Oh, sorry! Here are the first four lines of the poem, which is all I can post according to the rules.

o, ik weet het niet,
maar besta, wees mooi.
zeg: kijk, een vogel
en leer me de vogel zien

Most of the language (but not the meaning!) seems pretty simple, but I can't find a definition for "besta" anywhere. Grytolle, your translation seems to fit—can anyone confirm that that's the right meaning in this context?

Thanks!


----------



## Peterdg

Vache qui rit said:


> Oh, sorry! Here are the first four lines of the poem, which is all I can post according to the rules.
> 
> o, ik weet het niet,
> maar besta, wees mooi.
> zeg: kijk, een vogel
> en leer me de vogel zien
> 
> Most of the language (but not the meaning!) seems pretty simple, but I can't find a definition for "besta" anywhere. Grytolle, your translation seems to fit—can anyone confirm that that's the right meaning in this context?
> 
> Thanks!


"Besta" is here the imperative of the verb "bestaan". The translation would be something like:

O, I don't know, 
but exist, be pretty.
Say: "Look a bird" 
and teach me to see the bird.


----------



## Grytolle

Vache qui rit said:


> Grytolle, your translation seems to fit—can anyone confirm that that's the right meaning in this context?

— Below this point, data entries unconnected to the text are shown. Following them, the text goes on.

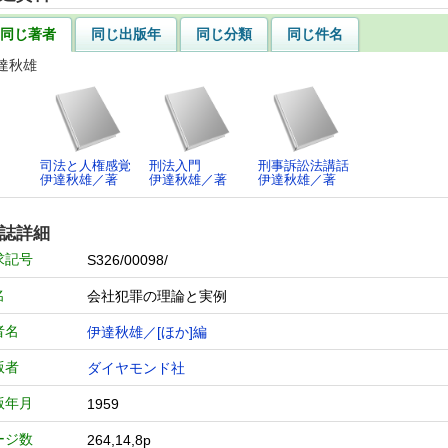
同じ著者
同じ出版年
同じ分類
同じ件名
達秋雄
司法と人権感覚
刑法入門
刑事訴訟法講話
伊達秋雄／著
伊達秋雄／著
伊達秋雄／著
誌詳細
求記号
S326/00098/
名
会社犯罪の理論と実例
者名
伊達秋雄／[ほか]編
版者
ダイヤモンド社
版年月
1959
ージ数
264,14,8p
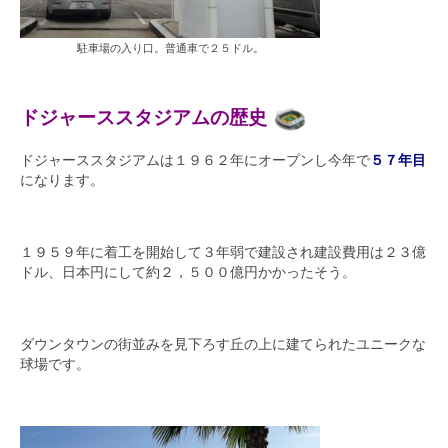
駐車場の入り口。普通車で２５ドル。
ドジャーススタジアムの歴史
ドジャーススタジアムは１９６２年にオープンし今年で
５７年目
になります。
１９５９年に着工を開始して３年弱で建設され建設費用は２３億
ドル、日本円にして約２，５００億円かかったそう。
ダウンタウンの街並みを見下ろす丘の上に建てられたユニークな
球場です。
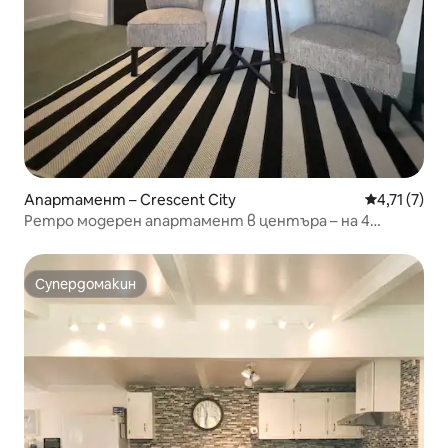
Апартамент – Crescent City
Средна оцен
4,71 (7)
Ретро модерен апартамент в центъра – на 4
пресечки от плажа!
Супердомакин
Супердомакин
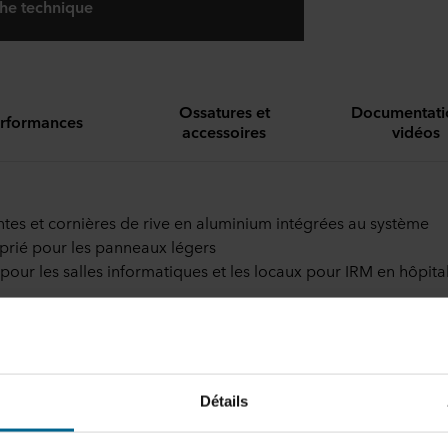
che technique
Ossatures et
Documentati
rformances
accessoires
vidéos
tes et cornières de rive en aluminium intégrées au système
rié pour les panneaux légers
é pour les salles informatiques et les locaux pour IRM en hôpita
Détails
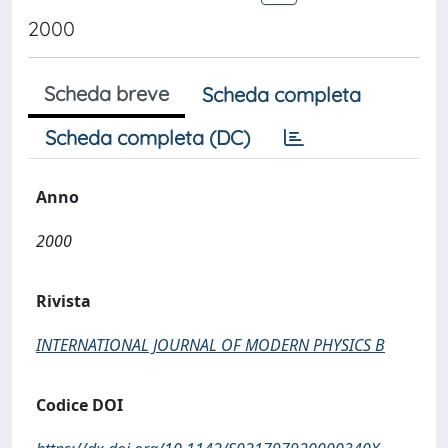
2000
Scheda breve
Scheda completa
Scheda completa (DC)
Anno
2000
Rivista
INTERNATIONAL JOURNAL OF MODERN PHYSICS B
Codice DOI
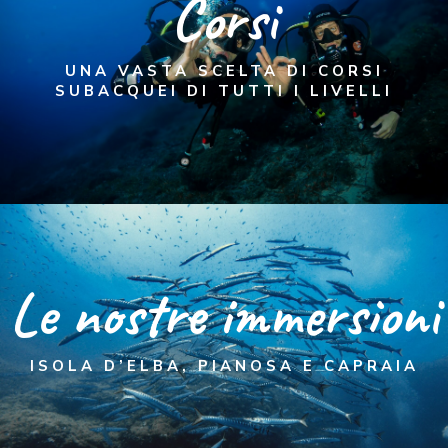
Corsi
UNA VASTA SCELTA DI CORSI
SUBACQUEI DI TUTTI I LIVELLI
Le nostre immersioni
ISOLA D’ELBA, PIANOSA E CAPRAIA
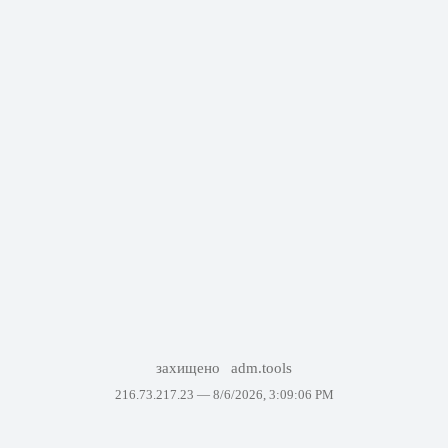
захищено
adm.tools
216.73.217.23 —
8/6/2026, 3:09:06 PM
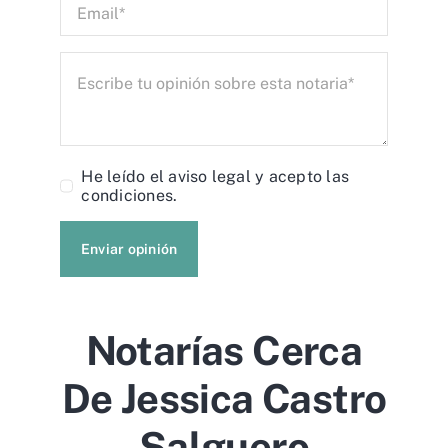
He leído el
aviso legal
y acepto las
condiciones.
Enviar opinión
Notarías Cerca
De Jessica Castro
Salguero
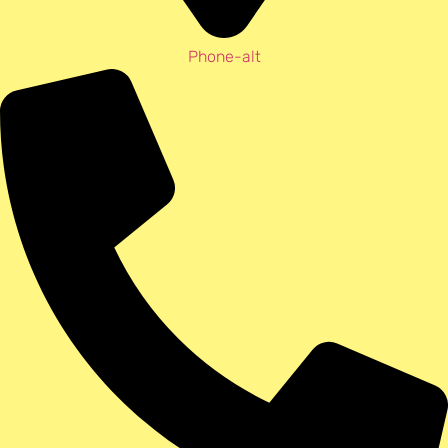
Phone-alt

I wasn't helping you translating your poem, I merely told you that "beest" (not "besta") is the Dutch form of "beast"


----------



## Vache qui rit

Grytolle said:


> I wasn't helping you translating your poem, I merely told you that "beest" (not "besta") is the Dutch form of "beast"



Oops.  I misread you. But thanks, everyone, for your help!


----------